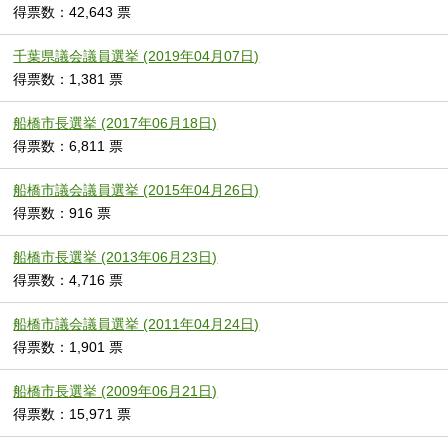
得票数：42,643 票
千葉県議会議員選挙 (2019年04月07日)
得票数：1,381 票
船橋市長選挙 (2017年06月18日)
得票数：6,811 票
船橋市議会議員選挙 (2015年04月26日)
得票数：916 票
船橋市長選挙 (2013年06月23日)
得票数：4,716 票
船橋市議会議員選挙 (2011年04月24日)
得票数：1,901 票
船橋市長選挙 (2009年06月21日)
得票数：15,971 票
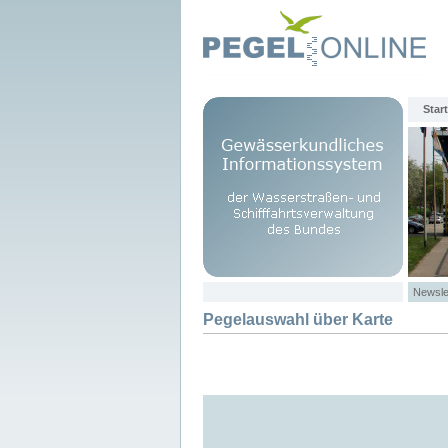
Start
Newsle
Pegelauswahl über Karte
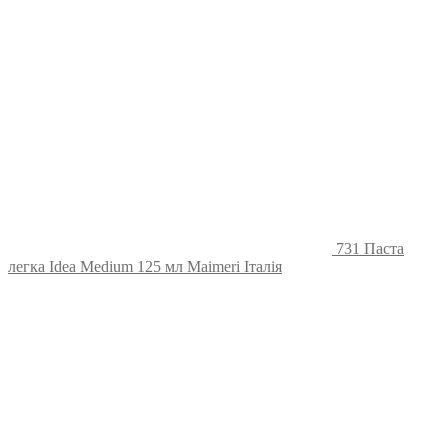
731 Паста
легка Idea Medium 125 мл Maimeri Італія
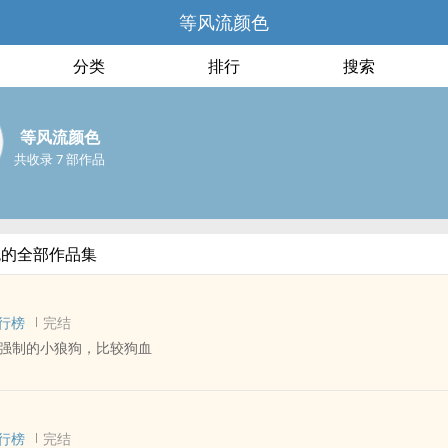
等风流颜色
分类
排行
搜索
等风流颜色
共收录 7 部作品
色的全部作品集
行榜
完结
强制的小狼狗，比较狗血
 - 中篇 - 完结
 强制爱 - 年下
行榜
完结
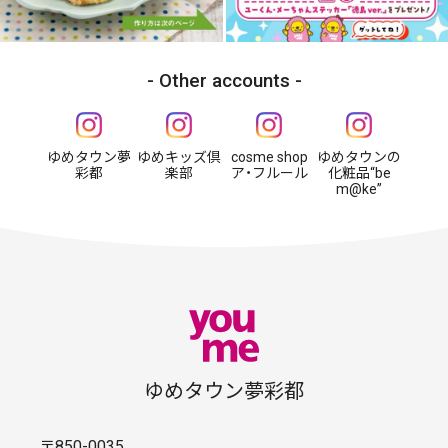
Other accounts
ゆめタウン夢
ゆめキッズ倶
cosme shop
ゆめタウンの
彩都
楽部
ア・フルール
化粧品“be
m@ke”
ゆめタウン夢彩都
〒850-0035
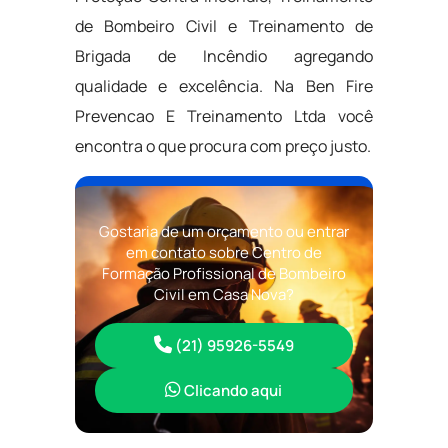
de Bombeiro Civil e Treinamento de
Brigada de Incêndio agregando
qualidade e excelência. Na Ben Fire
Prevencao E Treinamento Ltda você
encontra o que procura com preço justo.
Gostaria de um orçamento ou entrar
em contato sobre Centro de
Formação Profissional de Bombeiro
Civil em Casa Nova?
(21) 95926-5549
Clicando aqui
== == ==
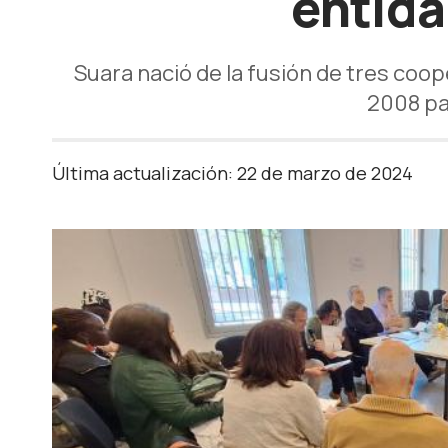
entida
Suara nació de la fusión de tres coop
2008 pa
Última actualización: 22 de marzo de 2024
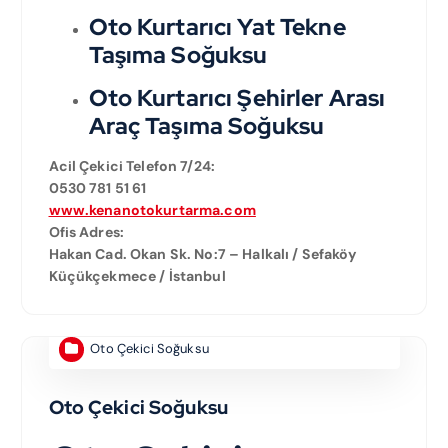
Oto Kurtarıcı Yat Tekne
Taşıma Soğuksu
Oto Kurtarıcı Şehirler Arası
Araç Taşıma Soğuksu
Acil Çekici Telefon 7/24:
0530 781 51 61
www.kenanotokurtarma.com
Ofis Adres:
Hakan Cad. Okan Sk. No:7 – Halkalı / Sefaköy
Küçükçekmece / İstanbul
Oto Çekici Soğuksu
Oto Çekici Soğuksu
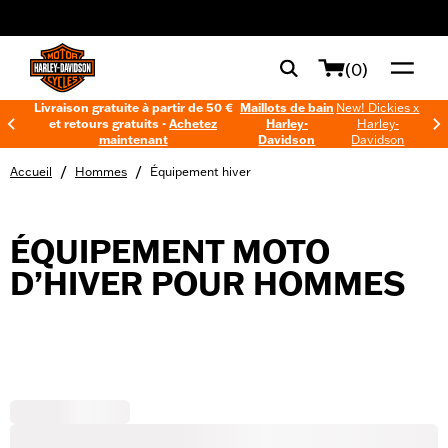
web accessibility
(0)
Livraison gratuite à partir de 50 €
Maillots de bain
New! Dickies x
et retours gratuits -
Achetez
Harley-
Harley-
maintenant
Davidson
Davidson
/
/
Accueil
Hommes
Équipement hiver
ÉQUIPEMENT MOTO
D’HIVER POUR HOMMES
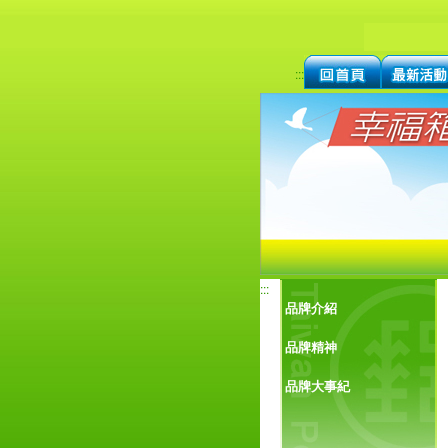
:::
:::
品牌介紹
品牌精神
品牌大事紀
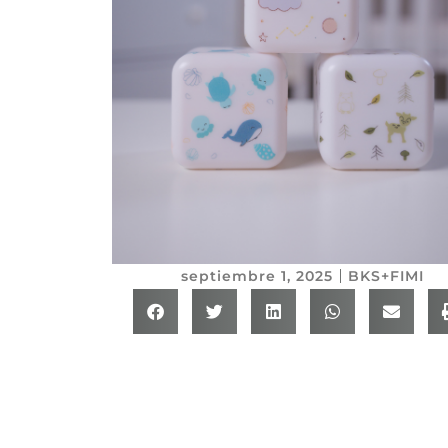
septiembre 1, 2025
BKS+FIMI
== == ==
INSTRUCTION:
Note every line in the material with "Soğuksu" and copy it.

RESPONSE TO THE TASK:
Taşıma Soğuksu
Araç Taşıma Soğuksu
Oto Çekici Soğuksu
Oto Çekici Soğuksu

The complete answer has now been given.